What a stupid thing to say. I should go first!” said Sagar, raising his voice. “I was here first, after all!”

“I should go first!” the pup protested, and the air around them grew a fraction warmer. “It was my idea! The whole it-not-being-with-a-view-to-a-romantic relationship-thing, I mean! In fact, Nuthea, forget the whole tavern-thing–I was exploring the city earlier and I found a poster advertising a play by a performing troupe that you might enjoy! Perhaps we could go and see that together instead?!”

“Hey!” said Sagar, air rising around him. “You never mentioned that before! Now you’re changing the terms! I want to take her to a play, and I want to do it first!”

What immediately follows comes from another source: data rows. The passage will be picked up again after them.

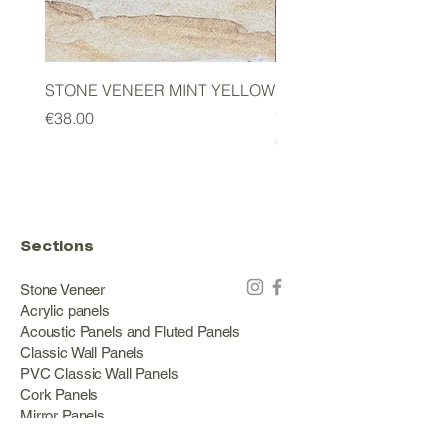
STONE VENEER MINT YELLOW
2mm STONE VENEER 
GREEN
Price
€38.00
Price
€178.00
Sections
Stone Veneer
Acrylic panels
Acoustic Panels and Fluted Panels
Classic Wall Panels
PVC Classic Wall Panels
Cork Panels
Mirror Panels
Artificial Green Walls and Outdoor Panels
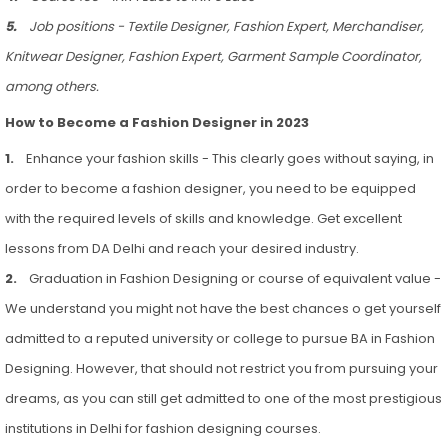
5.
Job positions - Textile Designer, Fashion Expert, Merchandiser,
Knitwear Designer, Fashion Expert, Garment Sample Coordinator,
among others.
How to Become a Fashion Designer in 2023
1.
Enhance your fashion skills - This clearly goes without saying, in
order to become a fashion designer, you need to be equipped
with the required levels of skills and knowledge. Get excellent
lessons from DA Delhi and reach your desired industry.
2.
Graduation in Fashion Designing or course of equivalent value -
We understand you might not have the best chances o get yourself
admitted to a reputed university or college to pursue BA in Fashion
Designing. However, that should not restrict you from pursuing your
dreams, as you can still get admitted to one of the most prestigious
institutions in Delhi for fashion designing courses.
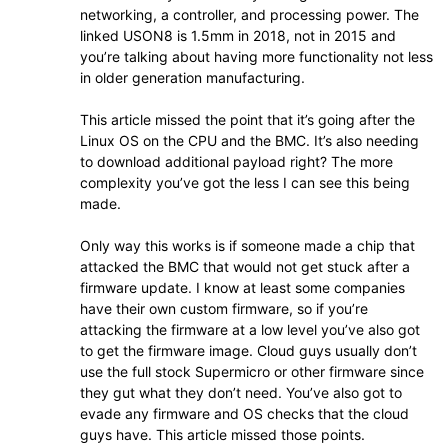
networking, a controller, and processing power. The
linked USON8 is 1.5mm in 2018, not in 2015 and
you’re talking about having more functionality not less
in older generation manufacturing.
This article missed the point that it’s going after the
Linux OS on the CPU and the BMC. It’s also needing
to download additional payload right? The more
complexity you’ve got the less I can see this being
made.
Only way this works is if someone made a chip that
attacked the BMC that would not get stuck after a
firmware update. I know at least some companies
have their own custom firmware, so if you’re
attacking the firmware at a low level you’ve also got
to get the firmware image. Cloud guys usually don’t
use the full stock Supermicro or other firmware since
they gut what they don’t need. You’ve also got to
evade any firmware and OS checks that the cloud
guys have. This article missed those points.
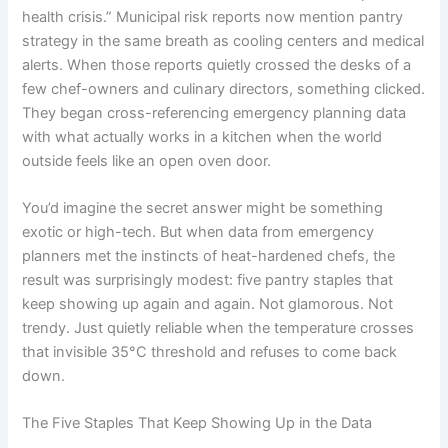
health crisis.” Municipal risk reports now mention pantry
strategy in the same breath as cooling centers and medical
alerts. When those reports quietly crossed the desks of a
few chef-owners and culinary directors, something clicked.
They began cross-referencing emergency planning data
with what actually works in a kitchen when the world
outside feels like an open oven door.
You’d imagine the secret answer might be something
exotic or high-tech. But when data from emergency
planners met the instincts of heat-hardened chefs, the
result was surprisingly modest: five pantry staples that
keep showing up again and again. Not glamorous. Not
trendy. Just quietly reliable when the temperature crosses
that invisible 35°C threshold and refuses to come back
down.
The Five Staples That Keep Showing Up in the Data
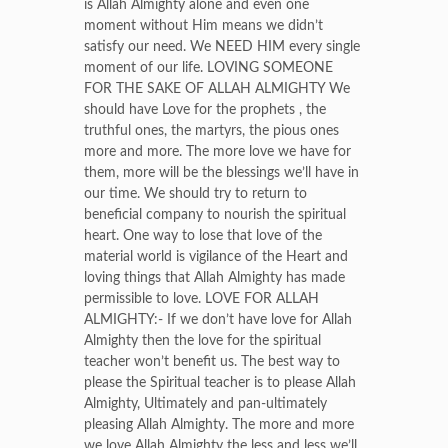
is Allah Almighty alone and even one
moment without Him means we didn’t
satisfy our need. We NEED HIM every single
moment of our life. LOVING SOMEONE
FOR THE SAKE OF ALLAH ALMIGHTY We
should have Love for the prophets , the
truthful ones, the martyrs, the pious ones
more and more. The more love we have for
them, more will be the blessings we’ll have in
our time. We should try to return to
beneficial company to nourish the spiritual
heart. One way to lose that love of the
material world is vigilance of the Heart and
loving things that Allah Almighty has made
permissible to love. LOVE FOR ALLAH
ALMIGHTY:- If we don’t have love for Allah
Almighty then the love for the spiritual
teacher won’t benefit us. The best way to
please the Spiritual teacher is to please Allah
Almighty, Ultimately and pan-ultimately
pleasing Allah Almighty. The more and more
we love Allah Almighty the less and less we’ll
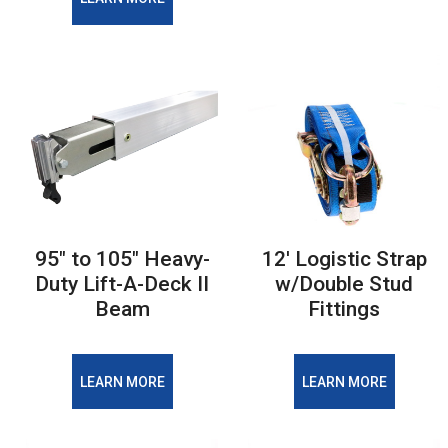
95" to 105" Heavy-
12' Logistic Strap
Duty Lift-A-Deck II
w/Double Stud
Beam
Fittings
LEARN MORE
LEARN MORE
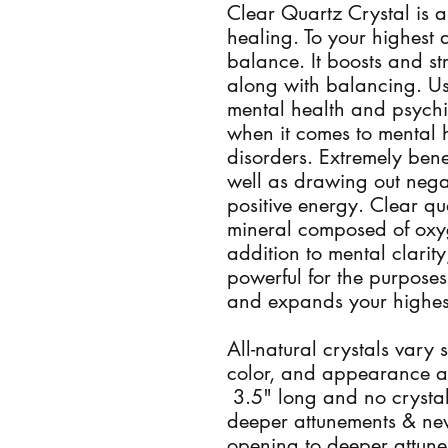
Clear Quartz Crystal is a
healing. To your highest 
balance. It boosts and s
along with balancing. Use
mental health and psychia
when it comes to mental 
disorders. Extremely bene
well as drawing out nega
positive energy. Clear qua
mineral composed of oxyg
addition to mental clarity
powerful for the purposes
and expands your highes
All-natural crystals vary 
color, and appearance a
3.5" long and no crystal
deeper attunements & new
opening to deeper attune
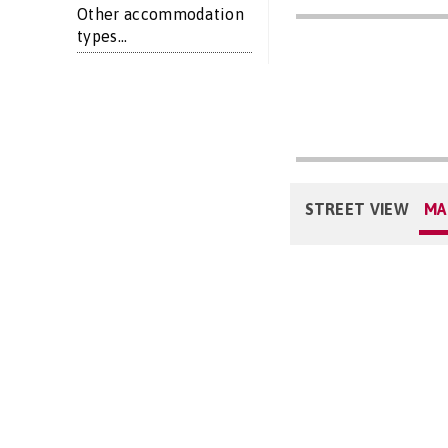
Other accommodation
types...
STREET VIEW
MA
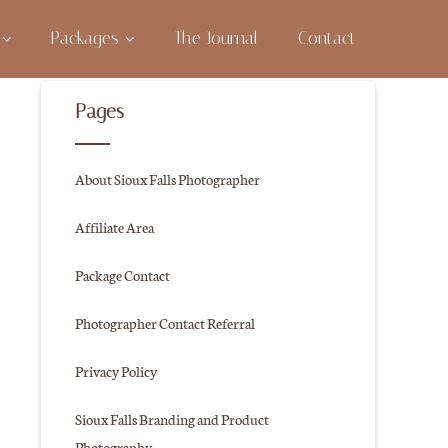
Packages
The Journal
Contact
Pages
About Sioux Falls Photographer
Affiliate Area
Package Contact
Photographer Contact Referral
Privacy Policy
Sioux Falls Branding and Product
Photography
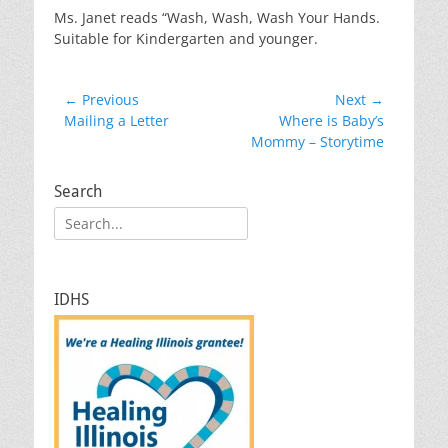
Ms. Janet reads “Wash, Wash, Wash Your Hands.
Suitable for Kindergarten and younger.
Post
← Previous
Next →
Previous
Next
Mailing a Letter
Where is Baby’s
navigation
post:
post:
Mommy – Storytime
Search
Search
for:
IDHS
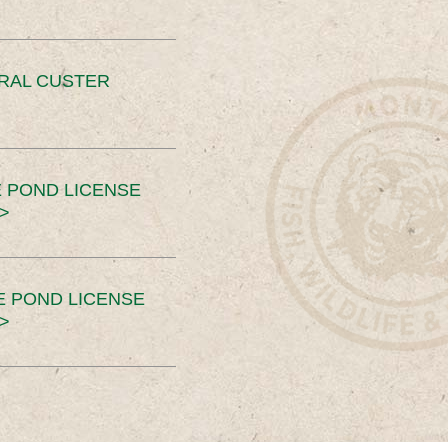
ERAL CUSTER
 POND LICENSE
>
E POND LICENSE
>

The princess put her face in her hand.

“What’s all the noise out here about?”

Sagar looked round. The engineer woman had appeared in the doorway to her room.

“Nothing important,” he said. A thought occurred to him. “Hey, woman, would you like to go for a drink in a tavern with me sometime?”

Elrann looked him up and down. “Sure. So long as you finally stop calling me ‘woman’. Yntrik knows I could use a drink.”

She slammed her door shut again.

Yes! thought Sagar, inwardly celebrating. Still got it! Not that I’ve ever had ‘it’ before, but she doesn’t need to know that!

Nuthea and Ryn were looking at him, their mouths hanging slightly open, like he had done something odd.

“What?” Sagar said.

“Do you still want to take me to the play that Ryn found?”

Oh poodoo. “Er. Yes?”

The princess turned to the pup. “I look forward to attending the play with you, Ryn,” she said, then went into her room and shut the door behind her.

Ryn stared open-mouthed at him.

“What?” said Sagar. “Piss off, pup!”

“You really are a piece of work,” the pup said, and walked off, leaving Sagar on the landing to bask in his success at finally asking out a woman.